A possible reason for the failure of the study to demonstrate a clear effect, could lie in the study design. The subjects were recruited through consumer magazines, probably read by mainly health conscious individuals of whom the majority were over 50 years of age and who might already be taking all the necessary precautions to avoid travellers’ diarrhoea. However, the prevalence of diarrhoea in this group was 42% and as such, reflects very closely other reported incidence rates in widely differing populations.1–7 Compliance with the regime was also good. Dropouts all occurred before travel and no sachets were returned after the holiday.
A more likely reason for the failure of fructo oligosaccharides to prevent travellers’ diarrhoea may lie in its mechanism of action and in the aetiology of diarrhoea in travellers. Fructo oligosaccharides primarily affect the large intestinal microflora and may well improve colonization resistance. However, there are multiple causes of diarrhoea in travellers other than those which target the large intestine. Many pathogens affect primarily the small intestine; for example, enteropathogenic E. coli, campylobacter, giardia and yersinia.

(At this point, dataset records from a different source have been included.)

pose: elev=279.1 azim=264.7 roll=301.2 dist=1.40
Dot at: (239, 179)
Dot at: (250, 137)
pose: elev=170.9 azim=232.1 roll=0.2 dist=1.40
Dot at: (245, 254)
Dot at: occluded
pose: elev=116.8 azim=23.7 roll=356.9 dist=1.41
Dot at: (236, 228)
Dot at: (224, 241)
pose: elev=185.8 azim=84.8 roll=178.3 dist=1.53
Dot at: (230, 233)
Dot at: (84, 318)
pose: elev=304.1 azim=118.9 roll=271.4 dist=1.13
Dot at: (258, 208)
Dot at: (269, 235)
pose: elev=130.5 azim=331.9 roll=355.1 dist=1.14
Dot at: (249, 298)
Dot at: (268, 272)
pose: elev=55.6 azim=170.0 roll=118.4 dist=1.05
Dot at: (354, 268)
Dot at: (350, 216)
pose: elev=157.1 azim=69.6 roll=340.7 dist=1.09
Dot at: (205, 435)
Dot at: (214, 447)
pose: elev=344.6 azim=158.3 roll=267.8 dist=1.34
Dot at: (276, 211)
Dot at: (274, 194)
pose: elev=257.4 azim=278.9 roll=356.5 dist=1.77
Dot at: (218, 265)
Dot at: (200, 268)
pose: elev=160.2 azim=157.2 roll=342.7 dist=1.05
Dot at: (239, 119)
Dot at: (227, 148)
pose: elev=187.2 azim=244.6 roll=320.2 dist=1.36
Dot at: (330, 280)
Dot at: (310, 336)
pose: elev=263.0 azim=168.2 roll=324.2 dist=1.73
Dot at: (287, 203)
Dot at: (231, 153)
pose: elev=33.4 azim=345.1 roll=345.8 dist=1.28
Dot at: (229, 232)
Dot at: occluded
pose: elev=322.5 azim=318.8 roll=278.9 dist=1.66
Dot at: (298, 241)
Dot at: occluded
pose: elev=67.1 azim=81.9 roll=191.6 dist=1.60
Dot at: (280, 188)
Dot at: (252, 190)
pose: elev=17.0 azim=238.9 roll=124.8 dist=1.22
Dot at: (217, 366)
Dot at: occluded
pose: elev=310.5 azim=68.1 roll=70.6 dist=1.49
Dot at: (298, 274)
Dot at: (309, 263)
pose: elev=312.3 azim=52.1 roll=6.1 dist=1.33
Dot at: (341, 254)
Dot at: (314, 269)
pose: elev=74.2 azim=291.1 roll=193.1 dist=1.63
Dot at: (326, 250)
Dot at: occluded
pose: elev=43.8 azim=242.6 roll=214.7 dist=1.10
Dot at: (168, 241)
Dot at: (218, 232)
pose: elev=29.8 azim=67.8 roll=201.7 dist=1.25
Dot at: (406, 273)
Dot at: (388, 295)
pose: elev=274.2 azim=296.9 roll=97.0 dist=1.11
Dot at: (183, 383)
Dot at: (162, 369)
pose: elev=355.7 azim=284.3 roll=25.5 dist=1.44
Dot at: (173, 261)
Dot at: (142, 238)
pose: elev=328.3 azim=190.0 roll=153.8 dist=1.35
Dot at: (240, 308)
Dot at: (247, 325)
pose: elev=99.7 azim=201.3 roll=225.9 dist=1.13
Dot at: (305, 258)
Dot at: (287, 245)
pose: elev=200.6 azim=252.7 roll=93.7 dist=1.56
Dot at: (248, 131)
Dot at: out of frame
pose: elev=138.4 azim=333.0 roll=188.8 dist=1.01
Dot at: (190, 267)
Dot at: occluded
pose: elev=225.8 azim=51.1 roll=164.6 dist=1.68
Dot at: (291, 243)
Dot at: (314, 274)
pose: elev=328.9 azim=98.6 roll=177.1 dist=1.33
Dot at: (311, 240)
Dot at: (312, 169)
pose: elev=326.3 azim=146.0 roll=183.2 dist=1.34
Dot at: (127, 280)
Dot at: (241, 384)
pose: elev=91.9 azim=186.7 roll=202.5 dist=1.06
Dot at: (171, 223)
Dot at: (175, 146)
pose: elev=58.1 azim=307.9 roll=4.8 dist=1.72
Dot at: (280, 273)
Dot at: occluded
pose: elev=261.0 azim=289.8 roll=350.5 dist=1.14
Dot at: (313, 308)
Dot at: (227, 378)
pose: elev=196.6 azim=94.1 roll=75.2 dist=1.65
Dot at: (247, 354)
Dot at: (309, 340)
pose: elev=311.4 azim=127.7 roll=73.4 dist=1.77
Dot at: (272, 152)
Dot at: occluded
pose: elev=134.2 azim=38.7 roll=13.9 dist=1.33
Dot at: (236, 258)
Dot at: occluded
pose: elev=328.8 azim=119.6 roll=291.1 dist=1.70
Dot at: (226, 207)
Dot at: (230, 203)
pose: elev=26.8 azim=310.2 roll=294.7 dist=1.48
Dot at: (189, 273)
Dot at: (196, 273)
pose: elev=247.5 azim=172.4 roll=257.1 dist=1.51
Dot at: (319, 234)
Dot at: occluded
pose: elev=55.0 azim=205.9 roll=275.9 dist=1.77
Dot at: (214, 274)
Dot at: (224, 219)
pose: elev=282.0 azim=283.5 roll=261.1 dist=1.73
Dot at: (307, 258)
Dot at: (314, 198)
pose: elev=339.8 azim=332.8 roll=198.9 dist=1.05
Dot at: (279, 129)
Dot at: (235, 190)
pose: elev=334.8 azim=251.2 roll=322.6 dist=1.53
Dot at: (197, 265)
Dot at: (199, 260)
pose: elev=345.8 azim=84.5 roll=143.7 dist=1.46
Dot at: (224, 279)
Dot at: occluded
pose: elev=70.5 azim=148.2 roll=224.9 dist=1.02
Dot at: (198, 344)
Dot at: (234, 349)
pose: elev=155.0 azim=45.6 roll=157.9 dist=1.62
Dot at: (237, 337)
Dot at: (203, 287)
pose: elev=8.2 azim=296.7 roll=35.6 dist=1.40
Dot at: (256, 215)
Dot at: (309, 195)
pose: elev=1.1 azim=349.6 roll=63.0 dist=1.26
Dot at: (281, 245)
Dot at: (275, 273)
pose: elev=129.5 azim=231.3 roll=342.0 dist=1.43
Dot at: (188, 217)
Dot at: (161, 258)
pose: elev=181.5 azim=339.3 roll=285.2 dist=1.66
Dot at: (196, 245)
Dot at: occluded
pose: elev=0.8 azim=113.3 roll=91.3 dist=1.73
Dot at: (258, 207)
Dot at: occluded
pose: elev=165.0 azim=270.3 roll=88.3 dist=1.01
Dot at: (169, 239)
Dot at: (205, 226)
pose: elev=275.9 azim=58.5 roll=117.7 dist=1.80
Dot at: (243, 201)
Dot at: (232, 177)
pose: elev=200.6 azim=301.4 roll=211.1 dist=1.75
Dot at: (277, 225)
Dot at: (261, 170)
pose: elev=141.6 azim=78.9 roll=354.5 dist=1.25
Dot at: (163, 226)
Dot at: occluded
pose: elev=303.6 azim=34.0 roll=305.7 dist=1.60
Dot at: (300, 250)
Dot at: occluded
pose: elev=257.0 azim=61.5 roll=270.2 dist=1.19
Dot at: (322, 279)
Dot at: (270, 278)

In order to prevent the effect of these and similar organisms, a preventive strategy aimed at the small intestine would be required. Furthermore, in all reported studies where the aetiological agent of diarrhoea has been sought in travellers, in at least 20%, no organism has been identified.10, 11 Whilst this failure to identify the incriminating pathogen has often been ascribed to the inadequacy of microbiological methods, sampling problems, etc., it is equally likely that subjects experience episodes of diarrhoea for reasons other than simple infection. Many people travelling abroad eat strange foods to which they may never have been exposed and which may cause food intolerance and diarrhoea. Equally, people on holiday may consume far more alcohol than usual and again this is known to upset bowel habit. Overall therefore, the multiple causes of diarrhoea in travellers make it unlikely that a single preventive strategy will be effective.
One striking finding from this study is the number of people who have some change in bowel habit whilst travelling (Table 7). Apart from the 40% who experienced diarrhoea, others reported constipation; 29% had one or more episodes of abdominal pain and 35% reported flatulence and bloating. Overall, 69% of subjects reported some disturbance in bowel function whilst on holiday.
In the future, it may well be possible to reduce the burden of infectious diarrhoea and possibly other disturbances of bowel habit in travellers by combining a pro and prebiotic mixture. Probiotic organisms probably target the small intestine through their properties to adhere to mucosal surfaces and therefore either displace, compete with or exclude invading pathogenic species. This is presumably the mechanism seen in the prevention of infectious diarrhoea in children.23, 24 Prebiotics which act mainly in the large intestine would therefore act in synergy with probiotics and may, together, produce an effective remedy.